**Listed entries:**

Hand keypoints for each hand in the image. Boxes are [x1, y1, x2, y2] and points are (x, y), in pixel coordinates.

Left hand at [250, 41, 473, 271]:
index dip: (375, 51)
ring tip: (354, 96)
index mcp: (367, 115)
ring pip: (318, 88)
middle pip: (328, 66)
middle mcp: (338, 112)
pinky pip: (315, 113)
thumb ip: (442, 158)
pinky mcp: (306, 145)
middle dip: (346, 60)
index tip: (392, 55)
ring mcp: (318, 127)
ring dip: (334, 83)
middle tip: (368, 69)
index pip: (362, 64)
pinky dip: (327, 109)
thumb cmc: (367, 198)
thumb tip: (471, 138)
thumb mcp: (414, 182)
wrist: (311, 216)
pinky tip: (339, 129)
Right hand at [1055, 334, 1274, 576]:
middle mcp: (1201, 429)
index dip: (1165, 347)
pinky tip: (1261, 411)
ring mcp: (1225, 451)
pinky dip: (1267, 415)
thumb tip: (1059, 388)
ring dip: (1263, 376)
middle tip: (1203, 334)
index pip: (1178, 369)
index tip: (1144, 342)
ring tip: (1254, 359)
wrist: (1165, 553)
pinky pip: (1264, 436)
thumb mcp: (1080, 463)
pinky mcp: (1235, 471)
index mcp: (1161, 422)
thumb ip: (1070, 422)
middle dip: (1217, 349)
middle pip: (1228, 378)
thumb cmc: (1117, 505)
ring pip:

**What you have to do:** An exact copy of the listing above is what is wanted.

**Result of the exercise:**
Hand keypoints for each hand in the image. Boxes are [x1, y1, x2, y2] and points are (x, y), in pixel coordinates.

Left hand at [250, 41, 473, 271]:
index dip: (375, 51)
ring tip: (354, 96)
index mcp: (367, 115)
ring pip: (318, 88)
middle pip: (328, 66)
middle mcp: (338, 112)
pinky pip: (315, 113)
thumb ip: (442, 158)
pinky mcp: (306, 145)
middle dip: (346, 60)
index tip: (392, 55)
ring mcp: (318, 127)
ring dip: (334, 83)
middle tip: (368, 69)
index pip: (362, 64)
pinky dip: (327, 109)
thumb cmc: (367, 198)
thumb tip: (471, 138)
thumb mcp: (414, 182)
wrist: (311, 216)
pinky tip: (339, 129)
Right hand at [1055, 334, 1274, 576]:
middle mcp: (1201, 429)
index dip: (1165, 347)
pinky tip: (1261, 411)
ring mcp: (1225, 451)
pinky dip: (1267, 415)
thumb tip: (1059, 388)
ring dip: (1263, 376)
middle tip: (1203, 334)
index pip: (1178, 369)
index tip: (1144, 342)
ring tip: (1254, 359)
wrist: (1165, 553)
pinky pip: (1264, 436)
thumb mcp: (1080, 463)
pinky mcp: (1235, 471)
index mcp: (1161, 422)
thumb ip: (1070, 422)
middle dip: (1217, 349)
middle pip: (1228, 378)
thumb cmc: (1117, 505)
ring pip:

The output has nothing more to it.